Senses propose une exploration de la psyché féminine japonaise contemporaine, à travers le portrait de quatre femmes soumises aux (ô combien) pénibles oppressions patriarcales de la société nippone.

Autant le dire d'entrée, le film est remarquable de nombreux points de vue, mais celui qui frappe d'entrée est le suivant : on aura rarement dans le cinéma japonais contemporain aussi bien montré combien la femme japonaise est soumise à la fois aux volontés de son mari (elle ne peut divorcer si le mari  ne le souhaite pas) et aux conventions sociales.

Au-delà de la condition féminine, le film de Ryusuke Hamaguchi expose avec une férocité placide toute la pesanteur des rapports sociaux qui existent dans son pays : politesse excessive, obséquiosité hypocrite.

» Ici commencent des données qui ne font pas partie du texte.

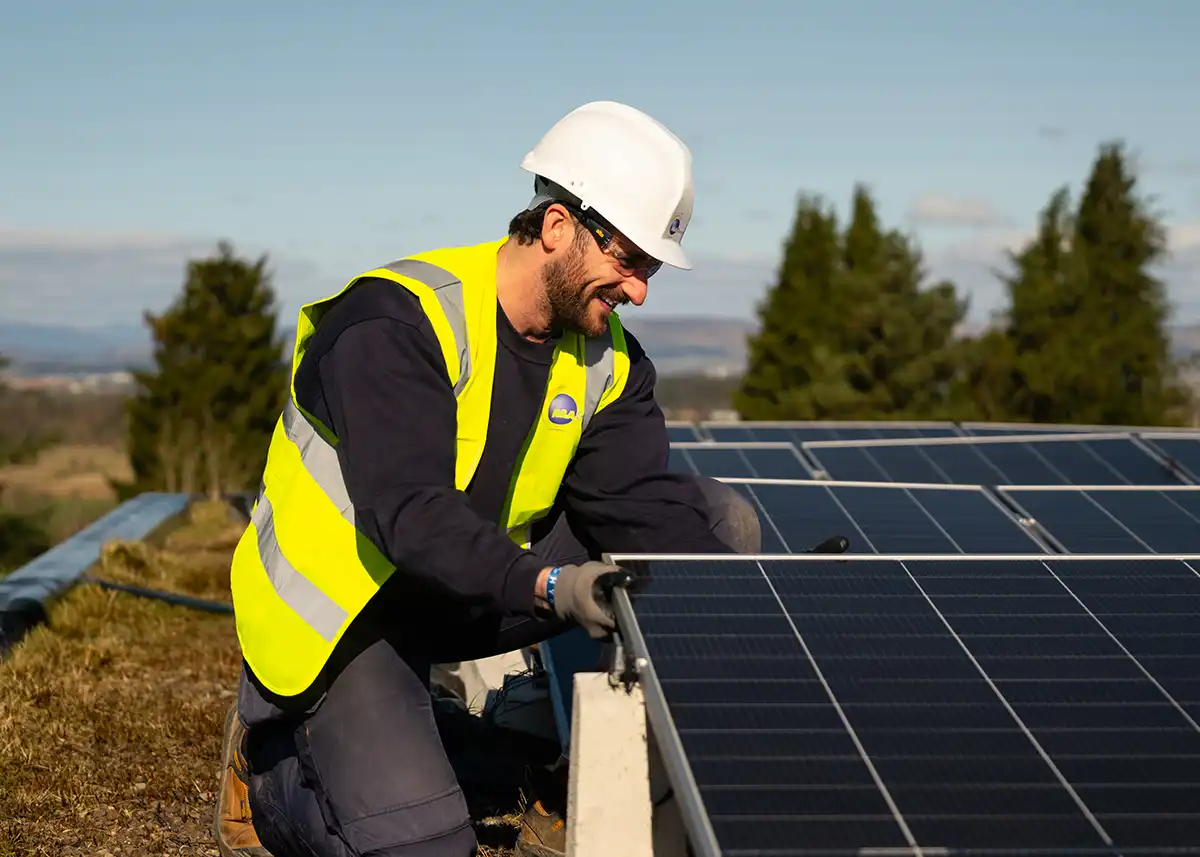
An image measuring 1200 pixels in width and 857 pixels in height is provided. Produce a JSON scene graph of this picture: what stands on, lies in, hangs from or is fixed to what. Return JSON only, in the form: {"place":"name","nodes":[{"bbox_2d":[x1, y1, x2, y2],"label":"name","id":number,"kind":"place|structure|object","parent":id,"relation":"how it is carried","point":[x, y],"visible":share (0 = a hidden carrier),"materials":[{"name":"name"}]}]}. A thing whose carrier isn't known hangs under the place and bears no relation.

On aura rarement montré avec une telle force à quel point les émotions telluriques de l'âme humaine sont dans l'archipel japonais recouvertes d'une croute de conventions aliénantes.

Senses est donc si l'on veut une sorte de Desperates housewives revisitées par un cinéaste qui emprunte à la fois à Cassavetes (pour sa façon d'étirer les scènes au-delà du convenable) et à Ozu (pour la sage sobriété de sa mise en scène). 

Si l'ensemble n'est pas constant dans l'excellence (comment pourrait-il l'être pendant cinq heures ?), il faut souligner l'extraordinaire prestations des quatre actrices, justement récompensées au Festival de Locarno. Les acteurs masculins sont par contrastes assez monolithiques.

La mise en scène de Hamaguchi brille par un mélange de classicisme qui rappelle Bresson ou Rivette, alliée à de brusques fulgurances qui saisissent le spectateur : je pense notamment à cette façon inimitable de proposer des plans face caméra au détour d'un dialogue, ou à cette faculté de glisser dans une même conversation les plus grandes banalités à des confidences très intimes, voire à des interrogations philosophiques.

La finesse dans l'approche psychologique des personnages et les variations subtiles qui émaillent les longues de scènes de discussions collectives montrent à quel point le réalisateur est habile : j'ai hâte de découvrir son nouveau film en compétition, au Festival de Cannes.